Christensen attended West Bend High School. In his senior year of high school in 1963, he created a computer that won first place in a science fair. After graduating high school, Christensen attended the University of Wisconsin–Madison before transferring to Milton College. He graduated from Milton College with a Bachelor of Arts degree in physics and chemistry in 1968.

==Career==
Christensen, along with collaborator Randy Suess, members of the Chicago Area Computer Hobbyists' Exchange (CACHE), started development of the first BBS during a blizzard in Chicago, Illinois, and officially established CBBS four weeks later, on February 16, 1978. CACHE members frequently shared programs and had long been discussing some form of file transfer, and the two used the downtime during the blizzard to implement it.

In 1968, Christensen was hired by IBM as a systems engineer in the sales office. Christensen would work for IBM until his retirement in 2012. His last position with IBM was a field technical sales specialist.

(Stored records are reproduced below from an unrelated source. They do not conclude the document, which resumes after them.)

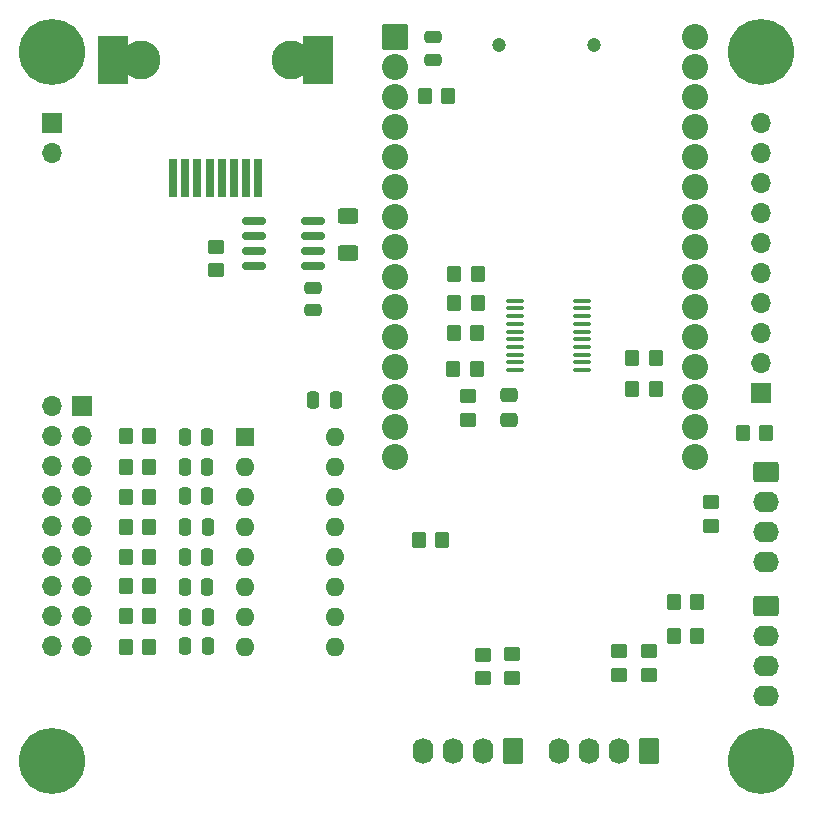
<source format=gbr>
%TF.GenerationSoftware,KiCad,Pcbnew,8.0.0-8.0.0-1~ubuntu20.04.1*%
%TF.CreationDate,2024-06-18T17:36:17-06:00*%
%TF.ProjectId,BioReactify,42696f52-6561-4637-9469-66792e6b6963,rev?*%
%TF.SameCoordinates,Original*%
%TF.FileFunction,Soldermask,Top*%
%TF.FilePolarity,Negative*%
%FSLAX46Y46*%
G04 Gerber Fmt 4.6, Leading zero omitted, Abs format (unit mm)*
G04 Created by KiCad (PCBNEW 8.0.0-8.0.0-1~ubuntu20.04.1) date 2024-06-18 17:36:17*
%MOMM*%
%LPD*%
G01*
G04 APERTURE LIST*
G04 Aperture macros list*
%AMRoundRect*
0 Rectangle with rounded corners*
0 $1 Rounding radius*
0 $2 $3 $4 $5 $6 $7 $8 $9 X,Y pos of 4 corners*
0 Add a 4 corners polygon primitive as box body*
4,1,4,$2,$3,$4,$5,$6,$7,$8,$9,$2,$3,0*
0 Add four circle primitives for the rounded corners*
1,1,$1+$1,$2,$3*
1,1,$1+$1,$4,$5*
1,1,$1+$1,$6,$7*
1,1,$1+$1,$8,$9*
0 Add four rect primitives between the rounded corners*
20,1,$1+$1,$2,$3,$4,$5,0*
20,1,$1+$1,$4,$5,$6,$7,0*
20,1,$1+$1,$6,$7,$8,$9,0*
20,1,$1+$1,$8,$9,$2,$3,0*%
G04 Aperture macros list end*
%ADD10C,3.300000*%
%ADD11RoundRect,0.050000X0.325000X1.525000X-0.325000X1.525000X-0.325000X-1.525000X0.325000X-1.525000X0*%
%ADD12RoundRect,0.050000X1.250000X1.945000X-1.250000X1.945000X-1.250000X-1.945000X1.250000X-1.945000X0*%
%ADD13RoundRect,0.250000X0.250000X0.475000X-0.250000X0.475000X-0.250000X-0.475000X0.250000X-0.475000X0*%
%ADD14RoundRect,0.250000X-0.350000X-0.450000X0.350000X-0.450000X0.350000X0.450000X-0.350000X0.450000X0*%
%ADD15RoundRect,0.250000X0.350000X0.450000X-0.350000X0.450000X-0.350000X-0.450000X0.350000X-0.450000X0*%
%ADD16RoundRect,0.250000X0.450000X-0.350000X0.450000X0.350000X-0.450000X0.350000X-0.450000X-0.350000X0*%
%ADD17RoundRect,0.250000X-0.450000X0.350000X-0.450000X-0.350000X0.450000X-0.350000X0.450000X0.350000X0*%
%ADD18RoundRect,0.250000X-0.475000X0.337500X-0.475000X-0.337500X0.475000X-0.337500X0.475000X0.337500X0*%
%ADD19RoundRect,0.250000X-0.475000X0.250000X-0.475000X-0.250000X0.475000X-0.250000X0.475000X0.250000X0*%
%ADD20RoundRect,0.250000X-0.845000X0.620000X-0.845000X-0.620000X0.845000X-0.620000X0.845000X0.620000X0*%
%ADD21O,2.190000X1.740000*%
%ADD22RoundRect,0.102000X-1.000000X-1.000000X1.000000X-1.000000X1.000000X1.000000X-1.000000X1.000000X0*%
%ADD23C,2.204000*%
%ADD24RoundRect,0.150000X0.825000X0.150000X-0.825000X0.150000X-0.825000X-0.150000X0.825000X-0.150000X0*%
%ADD25RoundRect,0.250000X0.620000X0.845000X-0.620000X0.845000X-0.620000X-0.845000X0.620000X-0.845000X0*%
%ADD26O,1.740000X2.190000*%
%ADD27C,3.600000*%
%ADD28C,5.600000*%
%ADD29RoundRect,0.100000X0.637500X0.100000X-0.637500X0.100000X-0.637500X-0.100000X0.637500X-0.100000X0*%
%ADD30R,1.600000X1.600000*%
%ADD31O,1.600000X1.600000*%
%ADD32RoundRect,0.250000X-0.625000X0.400000X-0.625000X-0.400000X0.625000X-0.400000X0.625000X0.400000X0*%
%ADD33C,1.200000*%
%ADD34R,1.700000X1.700000*%
%ADD35O,1.700000X1.700000*%
G04 APERTURE END LIST*
D10*
%TO.C,IC1*%
X165159900Y-25710950D03*
X152459900Y-25710950D03*
D11*
X155239900Y-35690950D03*
X156260000Y-35690950D03*
X157279800Y-35690950D03*
X158299800Y-35690950D03*
X159319900Y-35690950D03*
X160340000Y-35690950D03*
X161359800Y-35690950D03*
X162379800Y-35690950D03*
D12*
X167470000Y-25710950D03*
X150150000Y-25710950D03*
%TD*%
D13*
%TO.C,C10*%
X158140000Y-75335000D03*
X156240000Y-75335000D03*
%TD*%
D14*
%TO.C,R3*%
X178980000Y-48760000D03*
X180980000Y-48760000D03*
%TD*%
%TO.C,R4*%
X203440000Y-57280000D03*
X205440000Y-57280000D03*
%TD*%
D15*
%TO.C,R26*%
X178000000Y-66360000D03*
X176000000Y-66360000D03*
%TD*%
%TO.C,R6*%
X196110000Y-53580000D03*
X194110000Y-53580000D03*
%TD*%
%TO.C,R22*%
X153200000Y-67725000D03*
X151200000Y-67725000D03*
%TD*%
D13*
%TO.C,C8*%
X158090000Y-70285000D03*
X156190000Y-70285000D03*
%TD*%
%TO.C,C7*%
X158090000Y-67780000D03*
X156190000Y-67780000D03*
%TD*%
D15*
%TO.C,R25*%
X153200000Y-75375000D03*
X151200000Y-75375000D03*
%TD*%
D16*
%TO.C,R5*%
X200760000Y-65120000D03*
X200760000Y-63120000D03*
%TD*%
D14*
%TO.C,R15*%
X179010000Y-46240000D03*
X181010000Y-46240000D03*
%TD*%
D15*
%TO.C,R18*%
X153200000Y-57525000D03*
X151200000Y-57525000D03*
%TD*%
D17*
%TO.C,R13*%
X183950000Y-76010000D03*
X183950000Y-78010000D03*
%TD*%
%TO.C,R2*%
X180150000Y-54160000D03*
X180150000Y-56160000D03*
%TD*%
%TO.C,R10*%
X195520000Y-75730000D03*
X195520000Y-77730000D03*
%TD*%
D15*
%TO.C,R27*%
X178510000Y-28770000D03*
X176510000Y-28770000D03*
%TD*%
D18*
%TO.C,C1*%
X183620000Y-54085000D03*
X183620000Y-56160000D03*
%TD*%
D16*
%TO.C,R17*%
X158850000Y-43500000D03*
X158850000Y-41500000D03*
%TD*%
D19*
%TO.C,C11*%
X167040000Y-44950000D03*
X167040000Y-46850000D03*
%TD*%
D20*
%TO.C,I2C0*%
X205450000Y-60580000D03*
D21*
X205450000Y-63120000D03*
X205450000Y-65660000D03*
X205450000Y-68200000D03*
%TD*%
D13*
%TO.C,C4*%
X158090000Y-60135000D03*
X156190000Y-60135000D03*
%TD*%
D22*
%TO.C,U1*%
X174007500Y-23714250D03*
D23*
X174007500Y-26254250D03*
X174007500Y-28794250D03*
X174007500Y-31334250D03*
X174007500Y-33874250D03*
X174007500Y-36414250D03*
X174007500Y-38954250D03*
X174007500Y-41494250D03*
X174007500Y-44034250D03*
X174007500Y-46574250D03*
X174007500Y-49114250D03*
X174007500Y-51654250D03*
X174007500Y-54194250D03*
X174007500Y-56734250D03*
X174007500Y-59274250D03*
X199407500Y-59274250D03*
X199407500Y-56734250D03*
X199407500Y-54194250D03*
X199407500Y-51654250D03*
X199407500Y-49114250D03*
X199407500Y-46574250D03*
X199407500Y-44034250D03*
X199407500Y-41494250D03*
X199407500Y-38954250D03*
X199407500Y-36414250D03*
X199407500Y-33874250D03*
X199407500Y-31334250D03*
X199407500Y-28794250D03*
X199407500Y-26254250D03*
X199407500Y-23714250D03*
%TD*%
D14*
%TO.C,R8*%
X197590000Y-74480000D03*
X199590000Y-74480000D03*
%TD*%
D19*
%TO.C,C12*%
X177200000Y-23750000D03*
X177200000Y-25650000D03*
%TD*%
D13*
%TO.C,C3*%
X158090000Y-57585000D03*
X156190000Y-57585000D03*
%TD*%
D14*
%TO.C,R7*%
X197590000Y-71600000D03*
X199590000Y-71600000D03*
%TD*%
D15*
%TO.C,R23*%
X153200000Y-70225000D03*
X151200000Y-70225000D03*
%TD*%
D14*
%TO.C,R1*%
X178950000Y-51840000D03*
X180950000Y-51840000D03*
%TD*%
D24*
%TO.C,U3*%
X167025000Y-43105000D03*
X167025000Y-41835000D03*
X167025000Y-40565000D03*
X167025000Y-39295000D03*
X162075000Y-39295000D03*
X162075000Y-40565000D03*
X162075000Y-41835000D03*
X162075000Y-43105000D03*
%TD*%
D15*
%TO.C,R24*%
X153200000Y-72775000D03*
X151200000Y-72775000D03*
%TD*%
D25*
%TO.C,I2C2*%
X195480000Y-84150000D03*
D26*
X192940000Y-84150000D03*
X190400000Y-84150000D03*
X187860000Y-84150000D03*
%TD*%
D13*
%TO.C,C2*%
X169000000Y-54500000D03*
X167100000Y-54500000D03*
%TD*%
D27*
%TO.C,H3*%
X145000000Y-25000000D03*
D28*
X145000000Y-25000000D03*
%TD*%
D13*
%TO.C,C5*%
X158090000Y-62635000D03*
X156190000Y-62635000D03*
%TD*%
D27*
%TO.C,H4*%
X145000000Y-85000000D03*
D28*
X145000000Y-85000000D03*
%TD*%
D29*
%TO.C,U2*%
X189862500Y-51925000D03*
X189862500Y-51275000D03*
X189862500Y-50625000D03*
X189862500Y-49975000D03*
X189862500Y-49325000D03*
X189862500Y-48675000D03*
X189862500Y-48025000D03*
X189862500Y-47375000D03*
X189862500Y-46725000D03*
X189862500Y-46075000D03*
X184137500Y-46075000D03*
X184137500Y-46725000D03*
X184137500Y-47375000D03*
X184137500Y-48025000D03*
X184137500Y-48675000D03*
X184137500Y-49325000D03*
X184137500Y-49975000D03*
X184137500Y-50625000D03*
X184137500Y-51275000D03*
X184137500Y-51925000D03*
%TD*%
D17*
%TO.C,R14*%
X181440000Y-76030000D03*
X181440000Y-78030000D03*
%TD*%
D15*
%TO.C,R19*%
X153200000Y-60125000D03*
X151200000Y-60125000D03*
%TD*%
D17*
%TO.C,R11*%
X192970000Y-75750000D03*
X192970000Y-77750000D03*
%TD*%
D30*
%TO.C,U4*%
X161300000Y-57600000D03*
D31*
X161300000Y-60140000D03*
X161300000Y-62680000D03*
X161300000Y-65220000D03*
X161300000Y-67760000D03*
X161300000Y-70300000D03*
X161300000Y-72840000D03*
X161300000Y-75380000D03*
X168920000Y-75380000D03*
X168920000Y-72840000D03*
X168920000Y-70300000D03*
X168920000Y-67760000D03*
X168920000Y-65220000D03*
X168920000Y-62680000D03*
X168920000Y-60140000D03*
X168920000Y-57600000D03*
%TD*%
D15*
%TO.C,R9*%
X196110000Y-50940000D03*
X194110000Y-50940000D03*
%TD*%
D27*
%TO.C,H2*%
X205000000Y-85000000D03*
D28*
X205000000Y-85000000D03*
%TD*%
D27*
%TO.C,H1*%
X205000000Y-25000000D03*
D28*
X205000000Y-25000000D03*
%TD*%
D14*
%TO.C,R12*%
X179030000Y-43830000D03*
X181030000Y-43830000D03*
%TD*%
D15*
%TO.C,R20*%
X153200000Y-62675000D03*
X151200000Y-62675000D03*
%TD*%
D32*
%TO.C,R16*%
X170012500Y-38900000D03*
X170012500Y-42000000D03*
%TD*%
D20*
%TO.C,I2C1*%
X205430000Y-71930000D03*
D21*
X205430000Y-74470000D03*
X205430000Y-77010000D03*
X205430000Y-79550000D03*
%TD*%
D13*
%TO.C,C6*%
X158150000Y-65230000D03*
X156250000Y-65230000D03*
%TD*%
D25*
%TO.C,I2C3*%
X183970000Y-84220000D03*
D26*
X181430000Y-84220000D03*
X178890000Y-84220000D03*
X176350000Y-84220000D03*
%TD*%
D13*
%TO.C,C9*%
X158140000Y-72835000D03*
X156240000Y-72835000D03*
%TD*%
D15*
%TO.C,R21*%
X153200000Y-65225000D03*
X151200000Y-65225000D03*
%TD*%
D33*
%TO.C,J3*%
X182820000Y-24380000D03*
X190820000Y-24380000D03*
%TD*%
D34*
%TO.C,J4*%
X145000000Y-31000000D03*
D35*
X145000000Y-33540000D03*
%TD*%
D34*
%TO.C,J1*%
X147540000Y-55000000D03*
D35*
X145000000Y-55000000D03*
X147540000Y-57540000D03*
X145000000Y-57540000D03*
X147540000Y-60080000D03*
X145000000Y-60080000D03*
X147540000Y-62620000D03*
X145000000Y-62620000D03*
X147540000Y-65160000D03*
X145000000Y-65160000D03*
X147540000Y-67700000D03*
X145000000Y-67700000D03*
X147540000Y-70240000D03*
X145000000Y-70240000D03*
X147540000Y-72780000D03*
X145000000Y-72780000D03*
X147540000Y-75320000D03*
X145000000Y-75320000D03*
%TD*%
D34*
%TO.C,J2*%
X205000000Y-53860000D03*
D35*
X205000000Y-51320000D03*
X205000000Y-48780000D03*
X205000000Y-46240000D03*
X205000000Y-43700000D03*
X205000000Y-41160000D03*
X205000000Y-38620000D03*
X205000000Y-36080000D03*
X205000000Y-33540000D03*
X205000000Y-31000000D03*
%TD*%
M02*

</source>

Christensen was noted for building software tools for his needs. He wrote a cassette-based operating system before floppy disks and hard disks were common. When he lost track of the source code for some programs, he wrote ReSource, an iterative disassembler for the Intel 8080, to help him regenerate the source code. In 1977, he wrote XMODEM, a protocol to send computer files over phone lines. Jerry Pournelle wrote in 1983 of a collection of CP/M public-domain software that "probably 50 percent of the really good programs were written by Ward Christensen, a public benefactor." In May 2005, Christensen and Suess were both featured in BBS: The Documentary. Christensen taught soldering techniques, until his death, through Build-a-Blinkie, a non-profit organization that hosts "learn-to-solder" events in the Great Lakes area.

== Personal life ==
Christensen lived in Dolton, Illinois, when he invented XMODEM in 1977 and co-invented CBBS in 1978. Christensen died from a heart attack at his home in Rolling Meadows, Illinois, on October 11, 2024, at the age of 78. At the time of his death, he was in a relationship with Debra Adamson. He also left behind his brother, Donald, and his nieces, Carin and Dana Christensen.

== Awards ==
Christensen received two 1992 Dvorak Awards for Excellence in Telecommunications, one with Randy Suess for developing the first BBS, and a lifetime achievement award "for outstanding contributions to PC telecommunications." In 1993, he received the Pioneer Award from the Electronic Frontier Foundation.